Not just ghosts behind our eyes—real watchers. The kind who don’t blink, don’t miss a thing. Emerson caught a spike in drone surveillance on our way out—unmarked, military-grade eyes-in-the-sky. Facility E hadn’t been the top. There was someone above Langston. Someone who saw what Seraphina did.
They knew she was alive.
And now, they’d want her.
Seraphina
I shut the door quietly behind me, the dull click sounding louder in the silence between us. Callum was already lying on the bed—if you could call the old frame and mattress that—shirt off, a bottle of water clutched in his hand like he wasn’t sure what else to do with it.
His eyes found me fast. Always did.
I hesitated near the foot of the bed. “You okay? ”
He didn’t answer right away. Just patted the space beside him, gaze softer than I expected.
I climbed in without another word.
The mattress groaned, but neither of us said a damn thing. It was like every breath had weight now. The kind of silence that wrapped around bones and stitched itself into your skin.
I stared at the ceiling. My chest was too tight. My heart felt like it was beating in someone else’s body.
“I should’ve seen it,” I whispered. “That they were still out there. That it wasn’t over.”
Callum rolled onto his side to face me. “We weren’t ready to see it, love. Doesn’t mean it’s your fault.”
I bit the inside of my cheek until I tasted blood. “But I survived. And they didn’t. Patrick, those techs, all the people in the lower levels. I pressed a button and ruined everything for them.”
“You didn’t ruin anythin’. You exposed what they were hidin’. You gave us a chance.”

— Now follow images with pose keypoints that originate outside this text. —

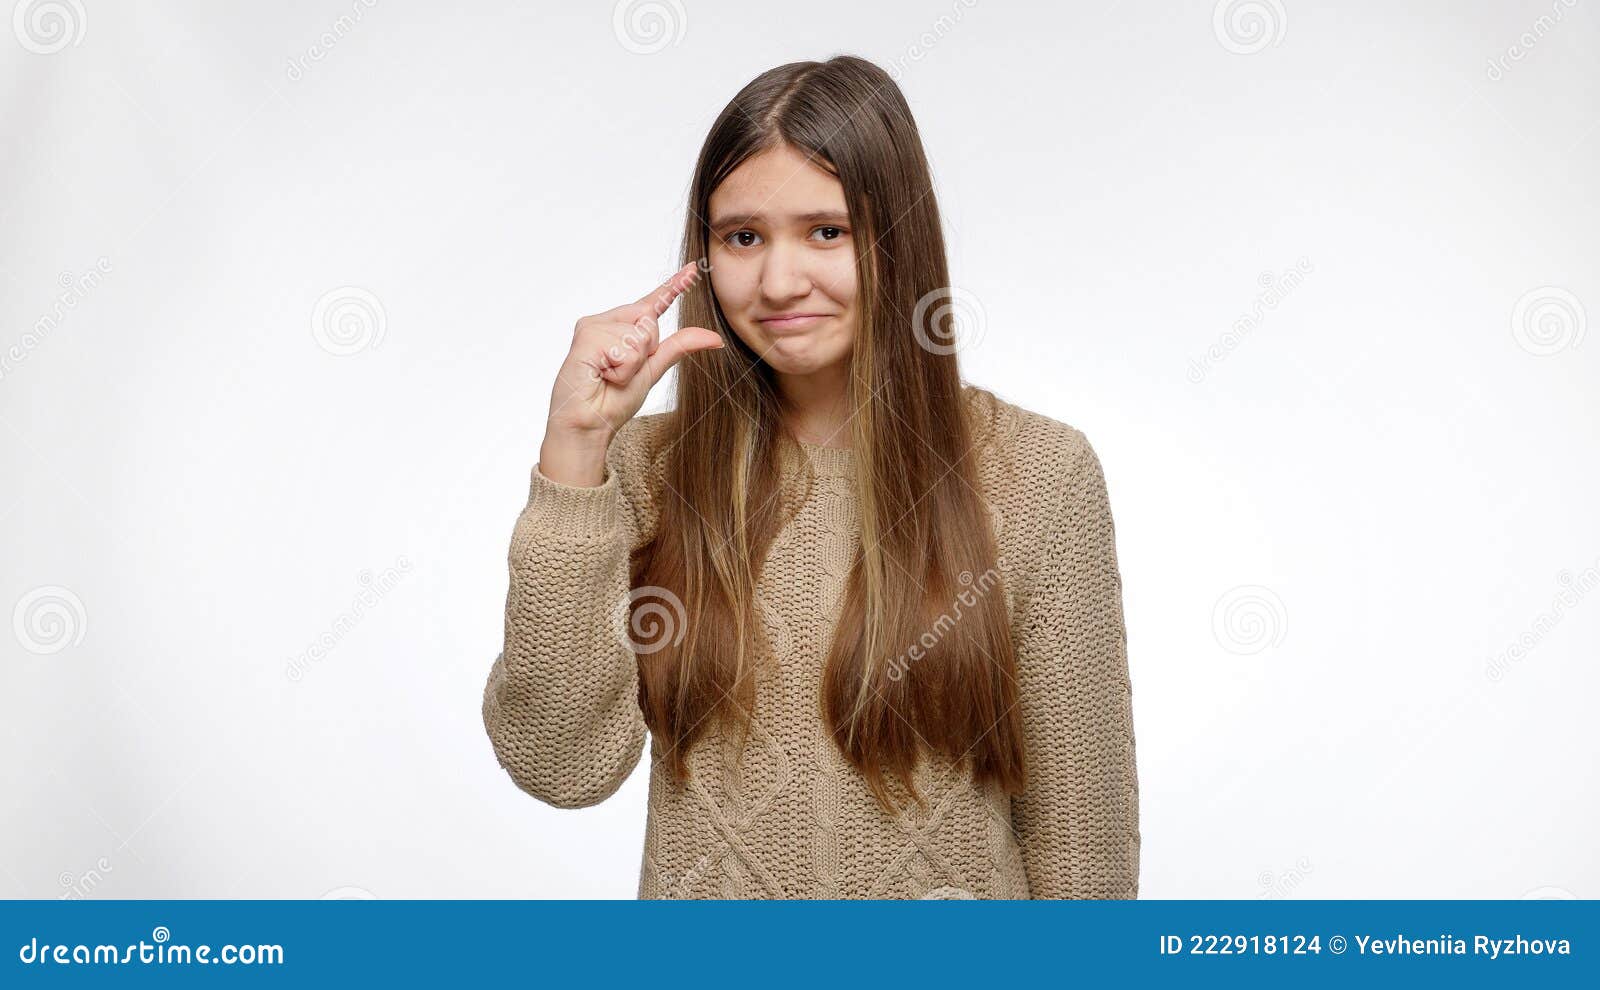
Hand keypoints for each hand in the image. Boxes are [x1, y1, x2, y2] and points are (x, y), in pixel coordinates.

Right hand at [540, 263, 723, 483]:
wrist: (589, 425)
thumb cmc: (613, 401)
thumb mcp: (653, 369)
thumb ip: (678, 348)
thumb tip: (715, 337)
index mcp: (622, 327)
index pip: (653, 302)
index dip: (674, 285)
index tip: (695, 268)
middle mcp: (606, 321)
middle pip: (649, 319)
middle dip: (645, 351)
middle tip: (620, 372)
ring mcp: (593, 326)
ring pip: (638, 334)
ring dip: (631, 365)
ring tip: (608, 375)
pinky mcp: (586, 336)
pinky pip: (624, 348)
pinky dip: (620, 369)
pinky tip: (600, 375)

My eyes burned, but I didn’t let it fall apart. Not all the way. Not yet. “I don’t know how to carry this. I thought I did. I thought I was ready for it.”
He reached for my hand, threading his fingers through mine. “You’re stronger than you think. But even the strongest can break.”

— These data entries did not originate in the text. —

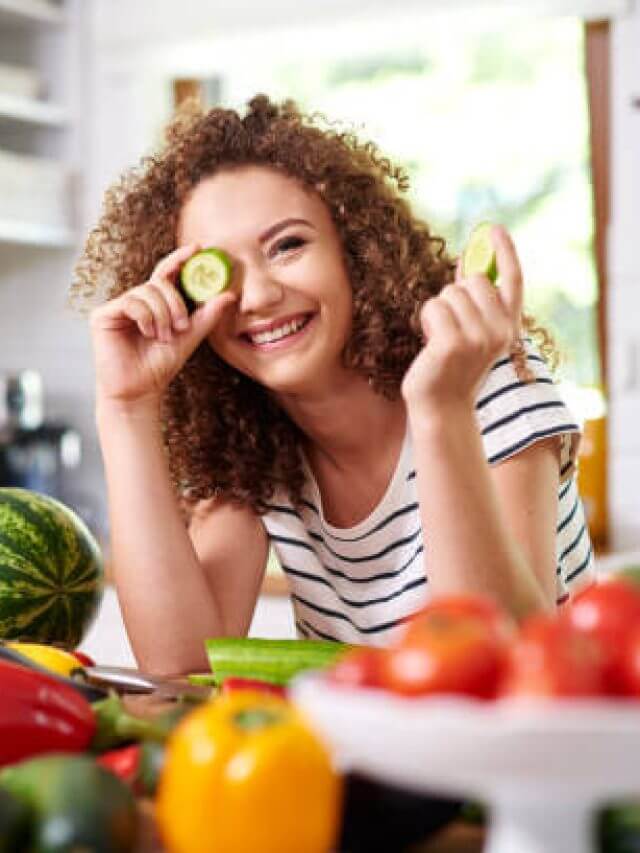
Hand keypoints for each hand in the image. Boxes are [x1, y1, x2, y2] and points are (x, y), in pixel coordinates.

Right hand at [90, 243, 235, 410]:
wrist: (140, 390)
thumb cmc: (160, 366)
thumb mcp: (190, 337)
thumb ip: (207, 315)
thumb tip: (229, 294)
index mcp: (155, 304)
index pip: (167, 274)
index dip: (180, 259)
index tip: (197, 248)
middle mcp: (136, 301)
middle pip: (160, 282)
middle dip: (175, 303)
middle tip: (181, 327)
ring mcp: (119, 307)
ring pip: (147, 292)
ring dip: (162, 315)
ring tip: (163, 337)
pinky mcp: (103, 314)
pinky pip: (131, 302)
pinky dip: (146, 316)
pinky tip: (148, 333)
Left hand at [401, 225, 522, 413]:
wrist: (442, 408)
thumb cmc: (451, 369)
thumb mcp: (471, 333)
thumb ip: (474, 303)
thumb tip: (467, 264)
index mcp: (508, 328)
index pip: (513, 281)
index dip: (505, 252)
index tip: (493, 228)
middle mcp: (499, 331)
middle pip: (472, 281)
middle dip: (454, 295)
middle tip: (449, 326)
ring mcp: (478, 338)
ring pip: (449, 293)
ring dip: (438, 311)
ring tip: (440, 340)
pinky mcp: (453, 343)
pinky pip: (433, 307)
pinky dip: (426, 320)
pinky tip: (430, 344)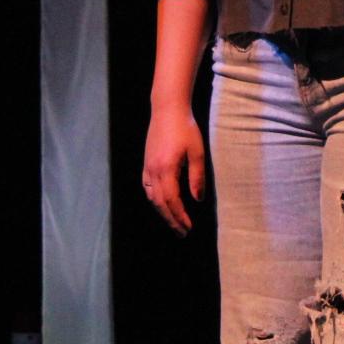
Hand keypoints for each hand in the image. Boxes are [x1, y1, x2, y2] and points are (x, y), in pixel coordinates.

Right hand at [143, 100, 207, 235]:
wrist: (167, 110)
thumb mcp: (197, 152)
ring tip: (174, 222)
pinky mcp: (146, 163)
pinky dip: (154, 200)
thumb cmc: (186, 128)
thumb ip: (197, 176)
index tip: (189, 227)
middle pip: (160, 204)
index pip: (172, 201)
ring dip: (162, 212)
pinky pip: (147, 188)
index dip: (180, 216)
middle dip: (171, 220)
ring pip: (152, 198)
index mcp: (166, 169)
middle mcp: (153, 171)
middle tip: (182, 233)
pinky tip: (161, 204)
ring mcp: (147, 167)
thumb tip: (197, 199)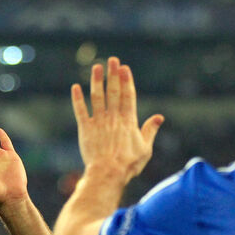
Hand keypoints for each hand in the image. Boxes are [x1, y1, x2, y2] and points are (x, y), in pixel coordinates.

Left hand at [71, 57, 162, 181]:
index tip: (124, 68)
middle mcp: (113, 118)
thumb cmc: (128, 164)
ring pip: (97, 97)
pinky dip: (77, 99)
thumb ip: (150, 130)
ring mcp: (98, 122)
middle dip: (113, 75)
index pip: (127, 96)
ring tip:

I turned to face him, my other hand brushing over his chest, down to the scar that jagged across his ribs. I hadn’t seen it before. He didn’t flinch when I touched it, but his jaw ticked.
“Callum…” I whispered.
He closed his eyes. “That one’s from when I tried to run. Back before I even had a name worth speakin’. They cut it into me as a reminder not to try again.”
“God…” My throat tightened.
He opened his eyes again, and they were haunted. But soft. “But I did. And I’ll keep runnin’. Just not alone anymore.”

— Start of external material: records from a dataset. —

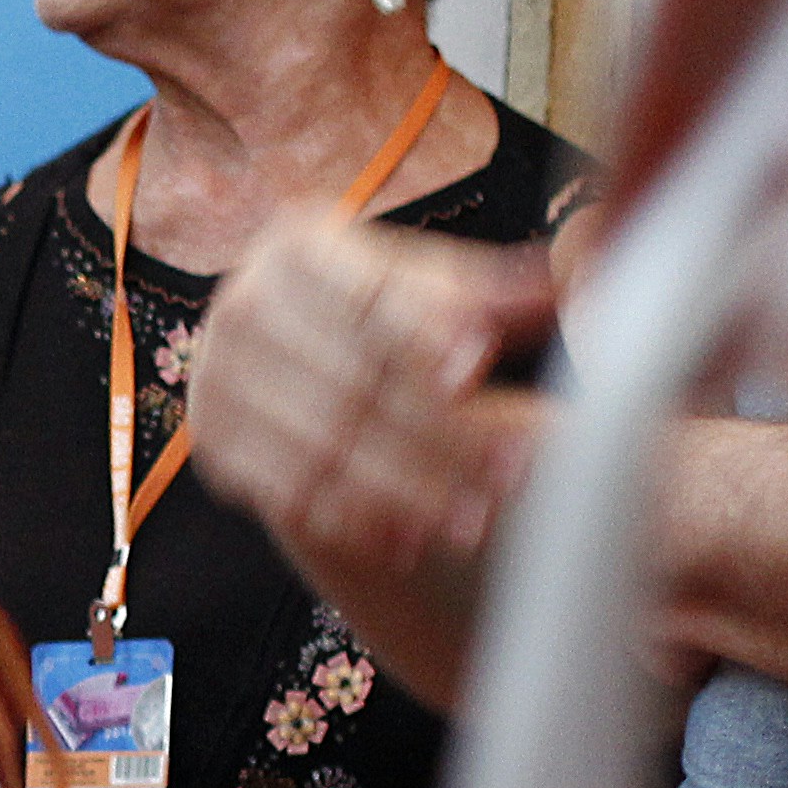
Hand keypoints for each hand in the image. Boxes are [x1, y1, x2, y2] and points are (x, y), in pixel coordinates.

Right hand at [186, 216, 553, 583]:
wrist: (307, 364)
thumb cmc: (393, 318)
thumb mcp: (444, 292)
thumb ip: (499, 289)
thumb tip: (573, 274)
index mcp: (296, 248)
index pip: (363, 296)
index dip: (420, 332)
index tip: (475, 366)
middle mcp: (240, 307)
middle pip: (348, 378)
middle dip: (438, 431)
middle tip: (515, 466)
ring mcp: (217, 381)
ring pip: (322, 446)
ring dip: (404, 489)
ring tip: (476, 517)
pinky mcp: (215, 448)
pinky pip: (285, 493)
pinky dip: (352, 519)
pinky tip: (411, 540)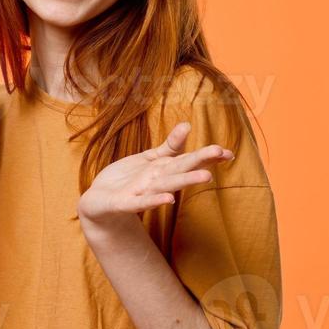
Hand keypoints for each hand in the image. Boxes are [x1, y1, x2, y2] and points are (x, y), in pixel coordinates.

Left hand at [77, 121, 233, 226]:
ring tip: (206, 176)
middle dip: (200, 162)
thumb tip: (188, 124)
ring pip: (167, 185)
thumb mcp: (150, 159)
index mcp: (165, 170)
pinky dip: (154, 200)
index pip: (188, 160)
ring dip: (186, 180)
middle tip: (222, 153)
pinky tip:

That cracked something open in me. That stubborn wall I kept up, even with him. I leaned in slowly, brushing my lips against his.
It started tentative—soft, like we were still learning the shape of each other. But then it deepened. His hand cradled the back of my neck, and mine slid across his jaw. The kiss turned slow, warm, bruising in the way it made everything else fade.
I climbed over him, straddling his waist, our bodies fitting like they’d been made for this exact moment. His hands moved to my hips, grounding me, anchoring us both.
We rocked slowly against each other, a friction that wasn’t desperate, but intimate. His mouth trailed along my collarbone, and I buried my fingers in his hair, holding on like the world would spin out if I let go.
And maybe it would’ve.
But we didn’t rush it. Didn’t need to. The kiss slowed. Our breath evened out. I rested my forehead against his, our hearts still racing.
“I’ve got you,” he murmured .
And I believed him.
I curled into his chest, still straddling his lap, the rise and fall of his breathing lulling me into sleep.
The war wasn’t over. But right here, for tonight—we were alive.
And that had to count for something.